Because there are a large number of conditions that can cause facial pain, TN can be difficult to diagnose.  But finding the cause of the pain is important as the treatments for different types of pain may differ.  Treatment options include medicines such as anticonvulsants and tricyclic antidepressants, surgery, and complementary approaches. Typical analgesics and opioids are not usually helpful in treating the sharp, recurring pain caused by TN.  If medication fails to relieve pain or produces intolerable side effects such as excess fatigue, surgical treatment may be recommended. Several neurosurgical procedures are available. Some are done on an outpatient basis, while others are more complex and require hospitalization. Some patients choose to manage TN using complementary techniques, usually in combination with drug treatment.  These techniques include acupuncture, biofeedback, vitamin therapy, nutritional therapy, and electrical stimulation of the nerves.

Trigger finger

Vaginal pain

Vascular Ischemic pain: lack of blood flow to extremities contributes pain in lower extremities.
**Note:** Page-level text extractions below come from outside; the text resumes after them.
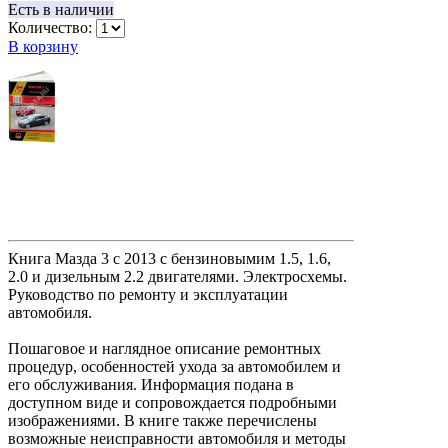
Есть в наличии
Количество:
В корзину
Книга Мазда 3 с 2013 с бензиновымим 1.5, 1.6,
2.0 и дизельным 2.2 двигателями. Электросхемы.
Руководство по ремонту и эксплуатации
автомобиля.
Пошаговое и наглядное описание ремонтных
процедур, особенностей ухода за автомобилем и
его обслуживания. Информация подана в
доступном виде и сопровождается подробными
изображениями. В книге также перечислены
возможные неисправности автомобиля и методы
Pain is usually worse with walking and improves with rest. If surgery has failed to improve blood flow. Pain can be controlled with medications. Acupuncture may be tried. More invasive procedures could be indicated in severe cases. Placement of stimulators in the epidural space may increase the blood flow to lower extremities.

Vertebral fracture: caused by trauma or bone weakening from osteoporosis. Neck, upper and lower back may be affected. Extremely painful, at times very difficult to treat. Potent opioids may be necessary to control the pain. A relative new procedure places a needle into the bone, and under close vigilance with fluoroscopy, cement is injected. When dry, the cement will act as a cast inside the bone. Also, by filling the vertebrae with cement, the normal  anatomy may be restored.